Current ACOG guidelines recommend starting VTE mechanical prophylaxis with sequential compression devices preoperatively in all women undergoing a cesarean delivery.2
The Society for Obstetric Anesthesia and Perinatology (SOAP) has addressed the optimal interval between neuraxial anesthesia and initiation of VTE pharmacological prophylaxis to prevent development of spinal or epidural hematomas.9
Prophylactic doses of enoxaparin (40 mg subcutaneously every day) may be started postoperatively as soon as 4 hours after catheter removal but not earlier than 12 hours after the block was performed. Intermediate doses of enoxaparin (40 mg subcutaneously every 12 hours) and therapeutic doses may also be started as soon as 4 hours after catheter removal but not earlier than 24 hours after the block was performed. Prophylactic doses of UFH may be started as early as 1 hour after removal of the neuraxial catheter.

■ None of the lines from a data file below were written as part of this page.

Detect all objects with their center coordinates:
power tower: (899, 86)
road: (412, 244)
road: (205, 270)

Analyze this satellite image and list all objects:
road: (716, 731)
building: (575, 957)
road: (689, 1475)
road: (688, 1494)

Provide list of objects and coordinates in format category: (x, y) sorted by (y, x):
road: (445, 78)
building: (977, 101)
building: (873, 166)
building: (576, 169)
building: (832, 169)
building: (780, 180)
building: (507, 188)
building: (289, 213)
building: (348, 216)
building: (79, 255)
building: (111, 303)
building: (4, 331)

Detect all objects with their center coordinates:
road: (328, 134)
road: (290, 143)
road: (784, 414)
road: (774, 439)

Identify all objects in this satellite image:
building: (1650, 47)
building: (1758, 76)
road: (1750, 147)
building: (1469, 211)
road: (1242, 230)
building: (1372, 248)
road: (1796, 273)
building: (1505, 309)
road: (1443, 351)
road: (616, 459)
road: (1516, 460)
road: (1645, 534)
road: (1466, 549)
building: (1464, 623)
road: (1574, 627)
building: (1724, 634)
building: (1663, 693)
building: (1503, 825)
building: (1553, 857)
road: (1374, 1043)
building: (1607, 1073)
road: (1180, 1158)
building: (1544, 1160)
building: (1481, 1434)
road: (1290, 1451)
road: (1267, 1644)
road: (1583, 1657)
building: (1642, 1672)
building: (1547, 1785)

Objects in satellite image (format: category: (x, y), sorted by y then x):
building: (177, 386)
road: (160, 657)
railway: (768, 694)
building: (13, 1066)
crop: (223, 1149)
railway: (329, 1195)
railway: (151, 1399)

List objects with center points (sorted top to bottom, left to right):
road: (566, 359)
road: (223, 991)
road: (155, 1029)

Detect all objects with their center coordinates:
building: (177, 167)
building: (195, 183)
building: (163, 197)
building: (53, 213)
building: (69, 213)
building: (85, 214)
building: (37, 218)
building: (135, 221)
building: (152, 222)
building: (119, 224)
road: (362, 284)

In addition to concerns about spinal hematomas, timing to start VTE prophylaxis should also consider the risk of postoperative bleeding.
With prophylactic doses of anticoagulation, bleeding complications are usually mild and rarely result in life-threatening hemorrhage, unlike bleeding risks with the use of full-dose anticoagulation in the postoperative period.
In cases with significant intraoperative bleeding complications, the decision of when to start pharmacological prophylaxis (if indicated) must be individualized, while recognizing that postpartum hemorrhage, blood transfusion, and prolonged surgery are risk factors for VTE. In these cases, initiation of UFH, which is reversible and has a shorter half-life, may be prudent.
VTE remains an important cause of maternal morbidity and mortality during pregnancy and the postpartum period.
The use of mechanical prophylaxis sequential compression devices is an inexpensive, safe intervention and should be used in all women undergoing cesarean delivery until the woman is fully ambulatory.
The decision to add pharmacological prophylaxis depends on the presence or absence of certain risk factors. Women with a previous personal history of deep venous thrombosis or pulmonary embolism and women with a personal history of an inherited thrombophilia should receive pharmacological prophylaxis following cesarean delivery.
The use of universal or near-universal pharmacological prophylaxis for women undergoing cesarean delivery, other than those with a previous thrombosis or an inherited thrombophilia, cannot be recommended until further studies demonstrate that such a strategy is beneficial.